Night falls on our 15 hour overnight road trip to see the total solar eclipse. The bright orange clouds tinted with neon reds and yellows fade from gray to black. Memories of driving those same types of highways come back to me. It’s like time crosses back on itself.
When I was younger and confused about life, I spent a lot of time driving between one pointless hope and another through long stretches of desert. On one road trip, I stopped at some crossroad gas station that still dotted the mostly empty desert around the Test Site. Scrawled on the bathroom wall was a sketch of a flying saucer with the words: UFOs are HERE Watch the Skies. A tantalizing thought. I stepped out into the parking lot. Even with the lone streetlight, the night sky burned. A hot breeze stirred some salt cedar in a dried creek bottom. I’d grown up in the deserts of the American Southwest and for a time, as a boy, we’d lived in tents down on the Mexican border. My old man was a curious man and read a lot. We’d sit around as the campfire burned down and the intense blackness of night would close around us. He’d be there, the glow of his cigarette, and he’d start reeling off stories about how far away stars were – Alpha Centauri 4.3 light years, and explain a light year meant an the incredible distance of space. In effect he said, we were looking at light generated millions and billions of years ago. We kids lay back and peered at the black between the stars and wondered about the immensity of the universe. Right about that time NASA Voyager had been launched as a calling card for humanity. Even though we’d be billions of years dead by the time any deep space civilization intercepted and interpreted golden records carried by the space vehicle, it was still the hope that intelligent life had evolved and flourished in the universe, off the planet Earth. It was also the time of the Wow signal heard at Ohio State, although it never repeated, it was considered to be the best candidate for an extraterrestrial radio signal ever discovered.

It was no Contact, but it was something a boy such as I was could place some hope in. I’ve often wondered, as I got older, why I hoped for this life. I used to walk out into the deepest desert night just hoping aliens would come down. I ached to travel those vast distances to see whatever was out there. Was I so lonely and such an outsider that chancing it with extraterrestrials seemed a viable option? So alienated? I pun, but like the arrival of Christ, of which preachers had disappointed me about, and the more I read, realized there were centuries of disappointed believers, I started asking for extraordinary evidence, to quote Carl Sagan, to prove extraordinary claims. Sagan worked on Voyager and formed The U.S. Planetary Society in 1980 to aid in the Search for Extraterrestrial Intelligence (SETI). He watched the skies and allowed for the existence of some sentient, intelligent beings in the universe, but needed more proof than the scrawling on a bathroom wall. That’s the rub. Not many people really want evidence and want to live in the reality where whatever they believe is true like religious fanatics and conspiracy theorists. Their evidence is the word, the prophet’s call from the desert, even if it’s graffiti. In 1990 Sagan requested Voyager’s cameras turn toward Earth as it left our solar system and take a final photograph before shutting down the cameras. Voyager shot the photos from 3.7 billion, 40.5 AU, miles away. A record distance for a photograph. The photograph captured by the narrow- angle camera became known as the Pale Blue Dot photo. Earth and all of us take up less than a pixel, .12 out of 640,000.

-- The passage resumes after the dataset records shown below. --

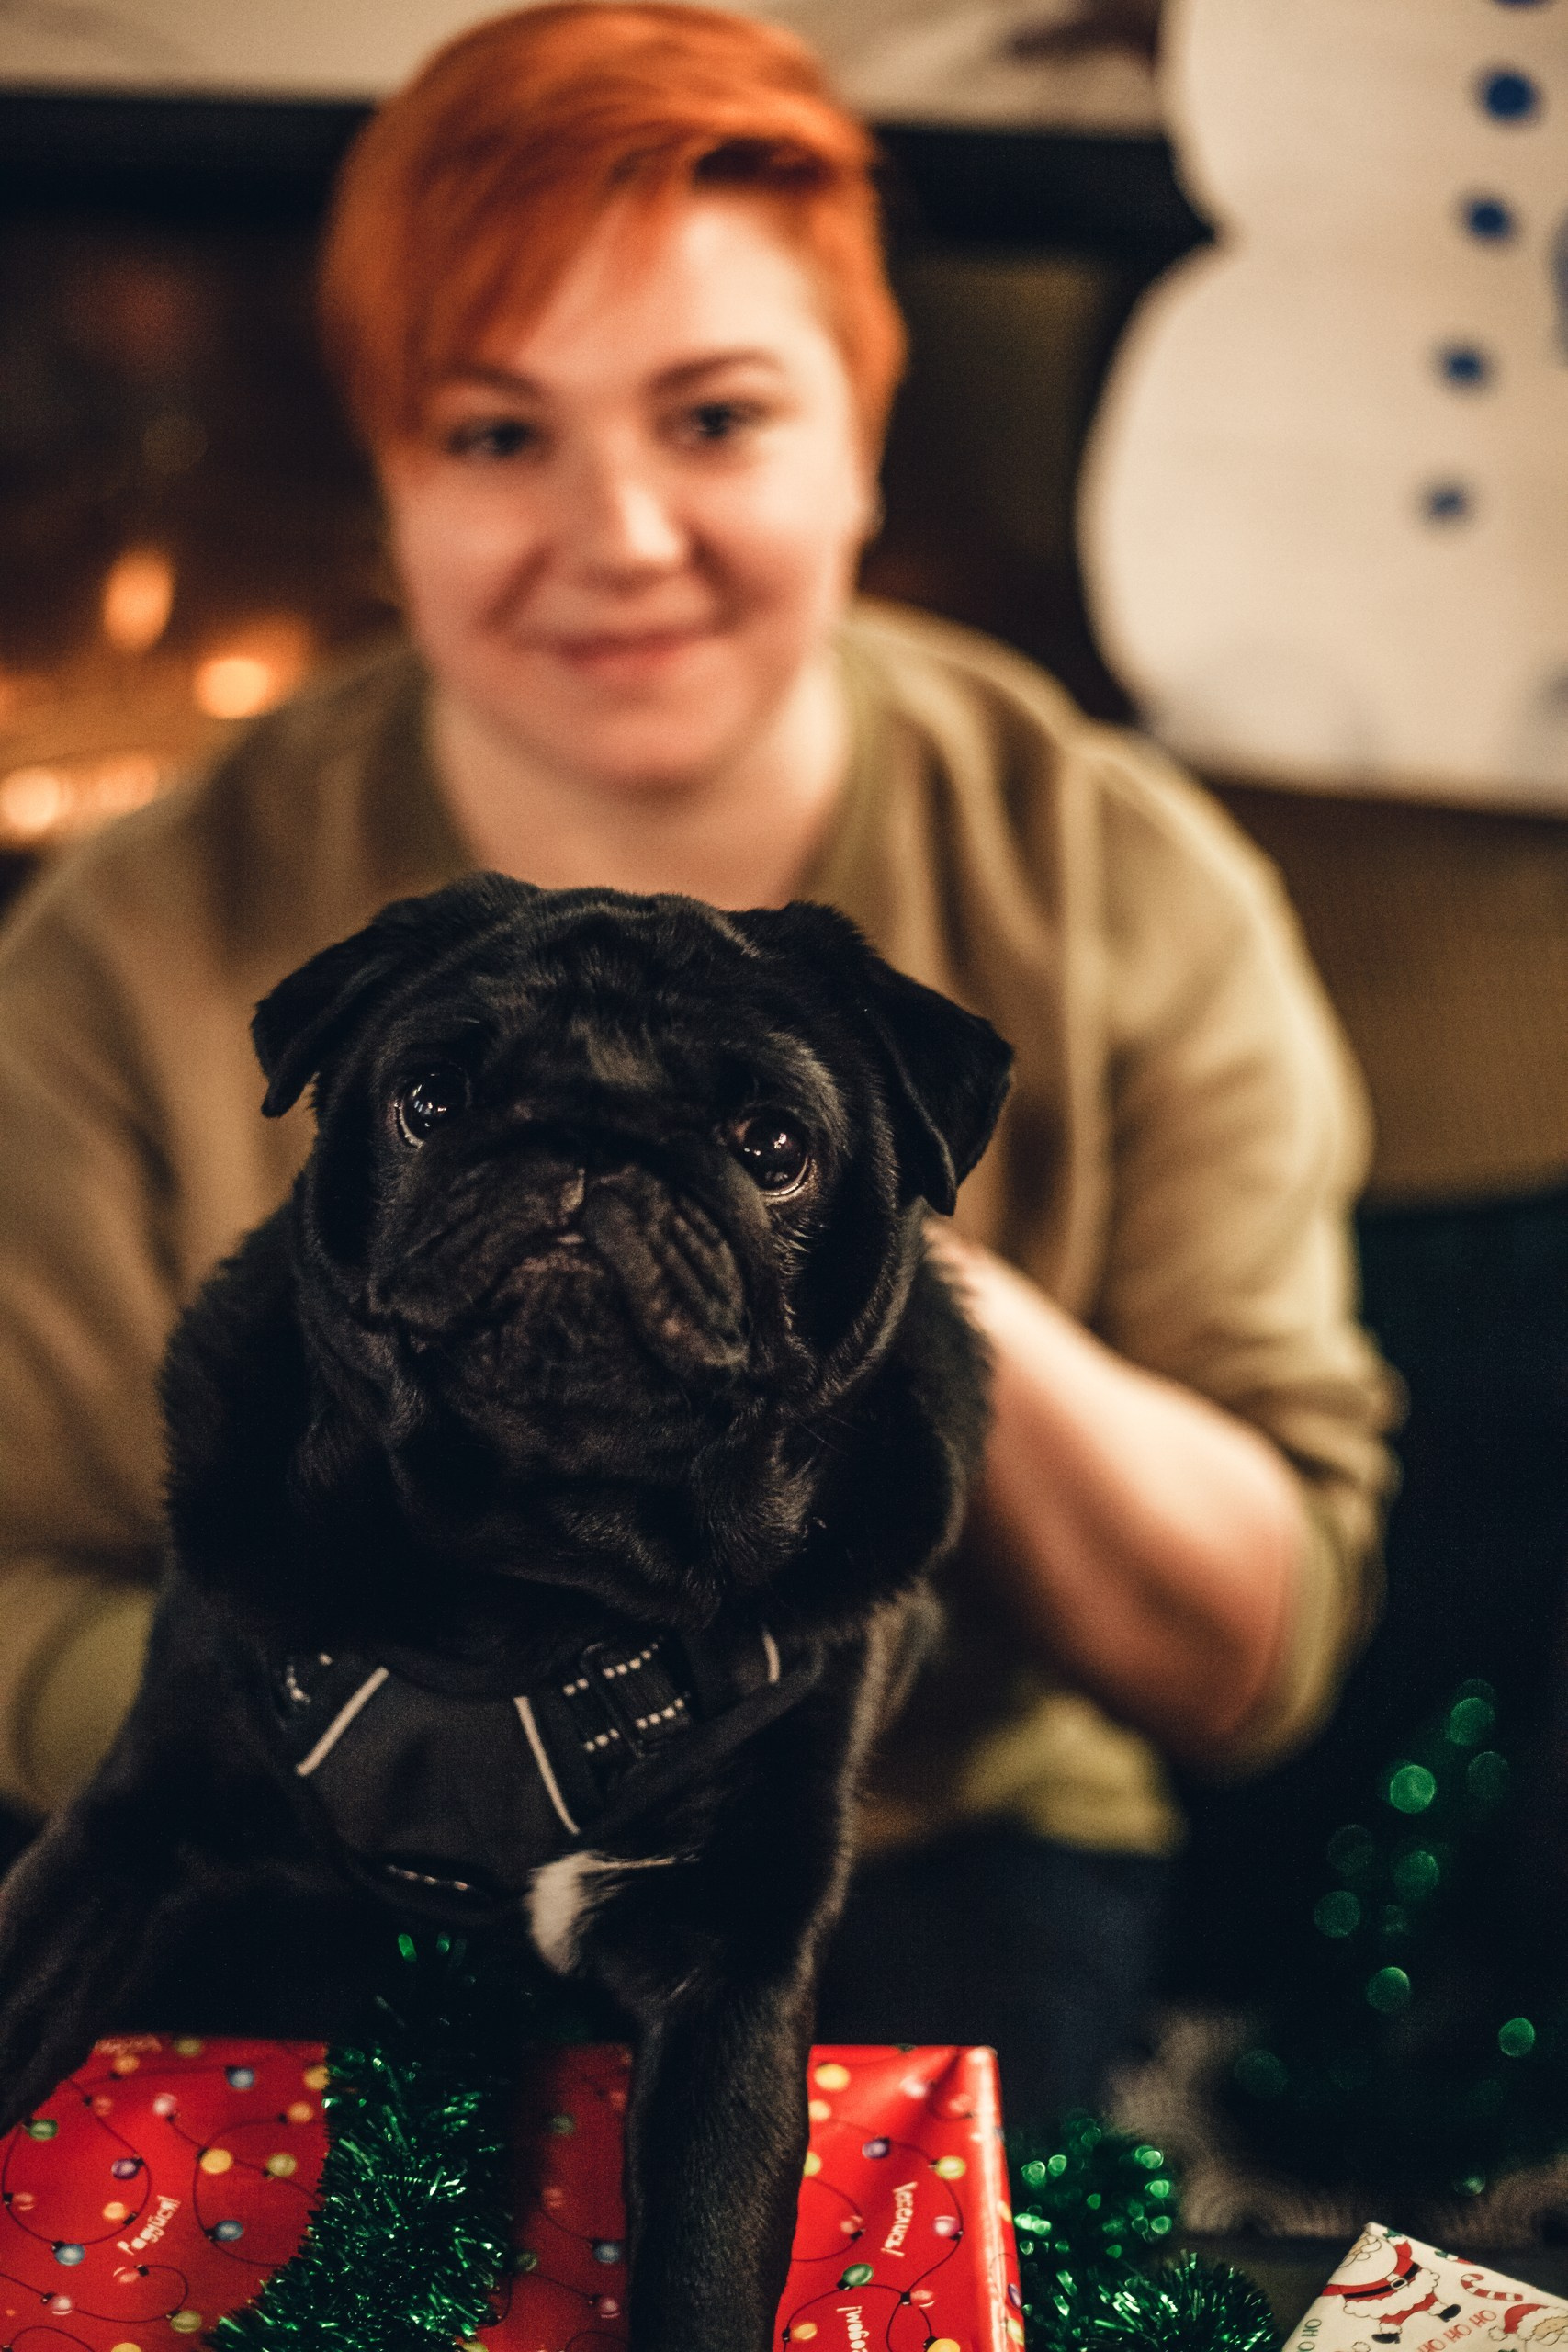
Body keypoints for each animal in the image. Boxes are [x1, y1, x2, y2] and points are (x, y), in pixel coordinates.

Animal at [0, 873, 1011, 2352]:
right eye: (430, 1098)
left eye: (771, 1145)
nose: (586, 1140)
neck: (528, 1579)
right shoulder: (133, 1831)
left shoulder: (733, 1963)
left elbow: (705, 2263)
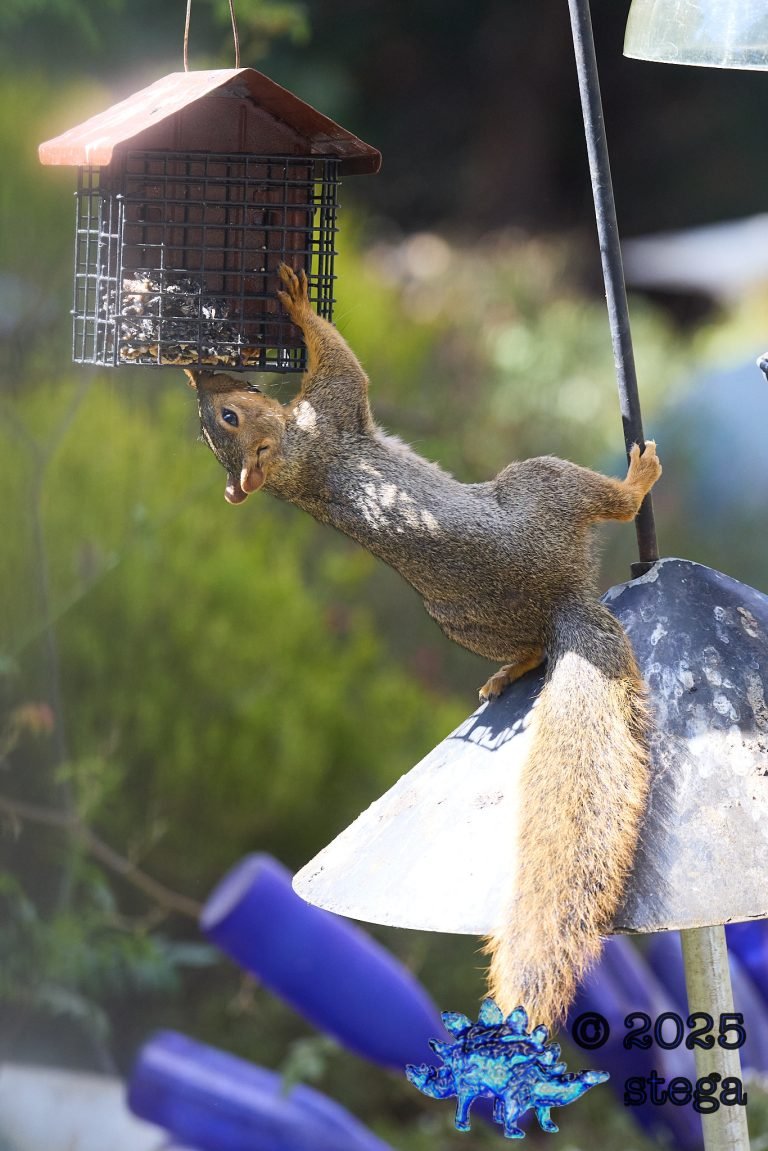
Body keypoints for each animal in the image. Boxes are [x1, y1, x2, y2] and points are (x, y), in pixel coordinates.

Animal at [187, 264, 662, 1032]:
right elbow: (341, 362)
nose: (200, 373)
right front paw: (298, 303)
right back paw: (636, 480)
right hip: (540, 485)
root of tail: (560, 595)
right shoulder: (333, 412)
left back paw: (511, 668)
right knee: (603, 502)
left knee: (528, 645)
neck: (291, 464)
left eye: (219, 423)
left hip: (460, 621)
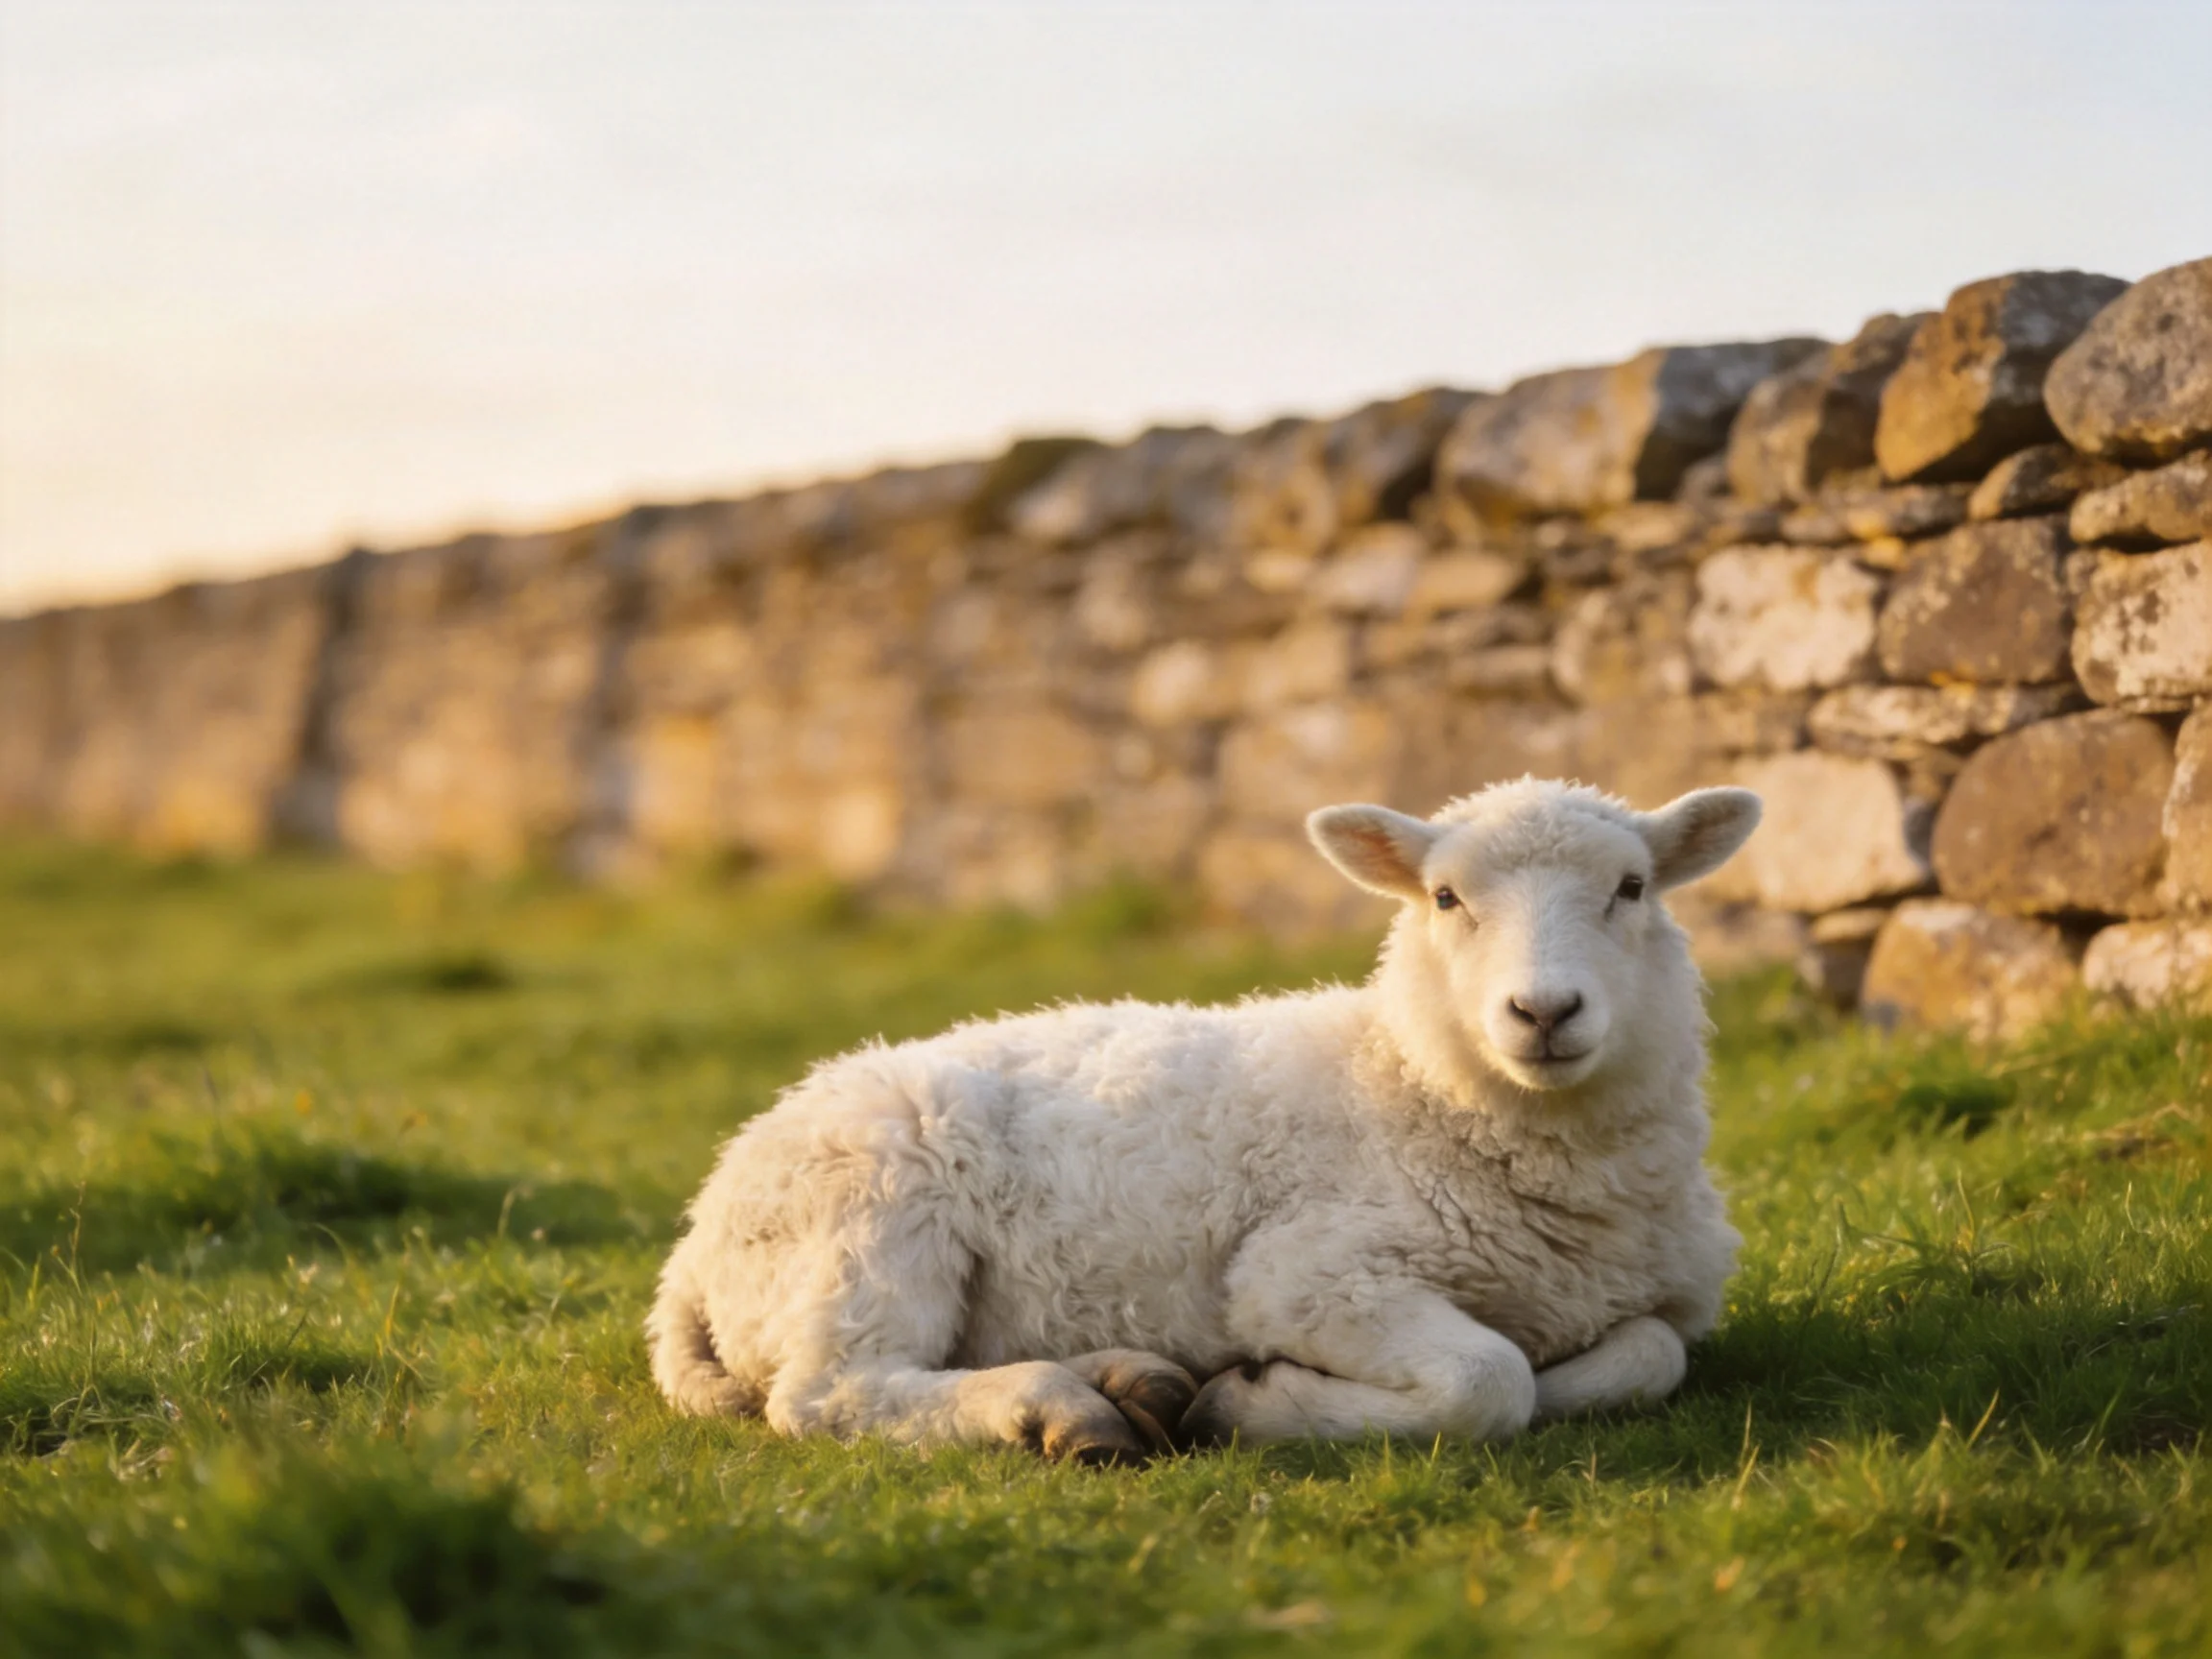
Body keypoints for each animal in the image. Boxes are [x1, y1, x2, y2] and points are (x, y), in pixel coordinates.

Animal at [648, 778, 1762, 1462]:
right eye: (1445, 898)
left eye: (1632, 887)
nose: (1543, 1012)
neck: (1410, 1088)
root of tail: (692, 1246)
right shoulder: (1310, 1275)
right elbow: (1490, 1382)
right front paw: (1257, 1401)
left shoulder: (1665, 1295)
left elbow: (1647, 1357)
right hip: (871, 1217)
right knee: (833, 1394)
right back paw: (1058, 1407)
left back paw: (1126, 1383)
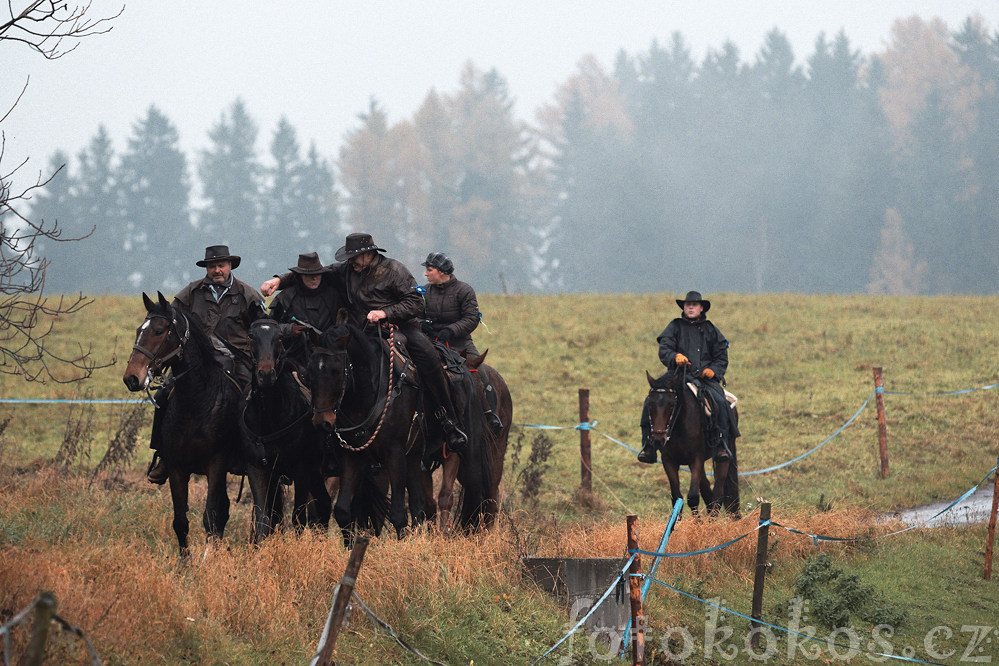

It feels natural, as we see ourselves as what could be a fleck of blue lint on the filter of photograph to become introspective. To look around and consider as Sagan said,”Our posturings, our imagined self-importance, the delusion that we have some privileged position in the Universe, are challenged by this point of pale light. Our planet is a lonely speck in the great enveloping cosmic dark. In our obscurity, in all this vastness, there is no hint that help will come from elsewhere to save us from ourselves.”
Read the rest of Sagan’s Pale Blue Dot lecture here.
We should heed Sagan’s wisdom. I wonder though at my own reaction. After reading and rereading his lecture I can’t help but think of the first time I saw the image. Of all the nights I’ve stared into the living black of space and the star clouded sky, the Pale Blue Dot photograph made me feel space was staring back.